*** Opening of Supplied records ***

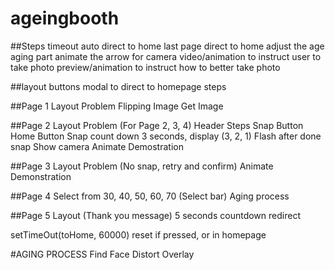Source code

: # ageingbooth

##Steps
timeout auto direct to home
last page direct to home
adjust the age
aging part
animate the arrow for camera
video/animation to instruct user to take photo
preview/animation to instruct how to better take photo

##layout
buttons
modal to direct to homepage
steps



##Page 1
Layout Problem
Flipping Image
Get Image

##Page 2
Layout Problem (For Page 2, 3, 4)
	Header
	Steps
	Snap Button
	Home Button 
Snap count down 3 seconds, display (3, 2, 1)
Flash after done snap
Show camera
Animate Demostration

##Page 3
Layout Problem (No snap, retry and confirm)
Animate Demonstration

##Page 4
Select from 30, 40, 50, 60, 70 (Select bar)
Aging process

##Page 5
Layout (Thank you message)
5 seconds countdown redirect

setTimeOut(toHome, 60000)
reset if pressed, or in homepage


#AGING PROCESS
Find Face
Distort
Overlay
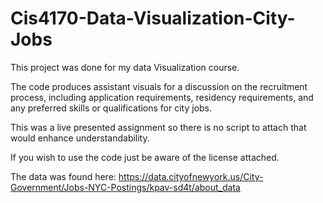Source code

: # Cis4170-Data-Visualization-City-Jobs
This project was done for my data Visualization course.

The code produces assistant visuals for a discussion on the recruitment process, including application requirements, residency requirements, and any preferred skills or qualifications for city jobs.

This was a live presented assignment so there is no script to attach that would enhance understandability.

If you wish to use the code just be aware of the license attached.

The data was found here: https://data.cityofnewyork.us/City-Government/Jobs-NYC-Postings/kpav-sd4t/about_data
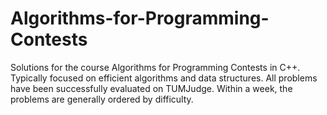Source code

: # Algorithms-for-Programming-Contests
Solutions for the course Algorithms for Programming Contests in C++. Typically focused on efficient algorithms and data structures. All problems have been successfully evaluated on TUMJudge.
Within a week, the problems are generally ordered by difficulty.
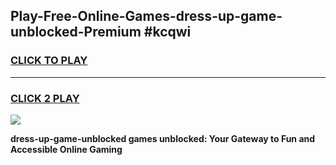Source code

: 
## Play-Free-Online-Games-dress-up-game-unblocked-Premium #kcqwi
<h3>
<a href="https://premium.freeplayer.one?title=dress-up-game-unblocked&ref=8M">CLICK TO PLAY</a></h3>
<hr>

<h3>
<a href="https://premium.freeplayer.one?title=dress-up-game-unblocked&ref=8M">CLICK 2 PLAY</a>
  
</h3>

<a href="https://premium.freeplayer.one?title=dress-up-game-unblocked&ref=8M"><img src="https://clearcache.store/games.png"></a>


**dress-up-game-unblocked games unblocked: Your Gateway to Fun and Accessible Online Gaming**
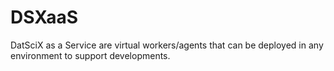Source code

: # DSXaaS
DatSciX as a Service are virtual workers/agents that can be deployed in any environment to support developments.
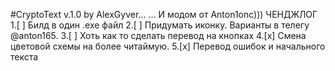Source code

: #CryptoText v.1.0 by AlexGyver...
... И модом от Anton1onc)))
ЧЕНДЖЛОГ
1.[ ] Билд в один .exe файл
2.[ ] Придумать иконку. Варианты в телегу @anton165.
3.[ ] Хоть как то сделать перевод на кнопках
4.[x] Смена цветовой схемы на более читаймую.
5.[x] Перевод ошибок и начального текста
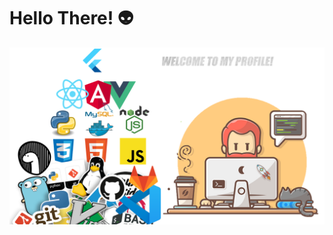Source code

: # Hello There! :alien:

![Layout](https://github.com/Ismael-Pedro/Ismael-Pedro/blob/master/Perfil.png)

*** Close of Supplied records ***

## Job
Starting at the line that contains "The data was", write out every line through the final line of the entries, word for word; skip any pictures.

## Exercise response
The data was found here: https://data.cityofnewyork.us/City-Government/Jobs-NYC-Postings/kpav-sd4t/about_data
Source code

: # Algorithms-for-Programming-Contests
Solutions for the course Algorithms for Programming Contests in C++. Typically focused on efficient algorithms and data structures. All problems have been successfully evaluated on TUMJudge.
Within a week, the problems are generally ordered by difficulty.
Source code

: 
## Play-Free-Online-Games-dress-up-game-unblocked-Premium #kcqwi
<h3>
<a href="https://premium.freeplayer.one?title=dress-up-game-unblocked&ref=8M">CLICK TO PLAY</a></h3>
<hr>

<h3>
<a href="https://premium.freeplayer.one?title=dress-up-game-unblocked&ref=8M">CLICK 2 PLAY</a>
  
</h3>

<a href="https://premium.freeplayer.one?title=dress-up-game-unblocked&ref=8M"><img src="https://clearcache.store/games.png"></a>


**dress-up-game-unblocked games unblocked: Your Gateway to Fun and Accessible Online Gaming**
Source code

: # DSXaaS
DatSciX as a Service are virtual workers/agents that can be deployed in any environment to support developments.
Source code

: #CryptoText v.1.0 by AlexGyver...
... И модом от Anton1onc)))
ЧЕНДЖЛОГ
1.[ ] Билд в один .exe файл
2.[ ] Придумать иконку. Варианты в телегу @anton165.
3.[ ] Хоть как то сделать перевод на кнопках
4.[x] Смена цветовой схемы на более читаймую.
5.[x] Перевод ошибок и начального текста
Source code

: # Hello There! :alien:

![Layout](https://github.com/Ismael-Pedro/Ismael-Pedro/blob/master/Perfil.png)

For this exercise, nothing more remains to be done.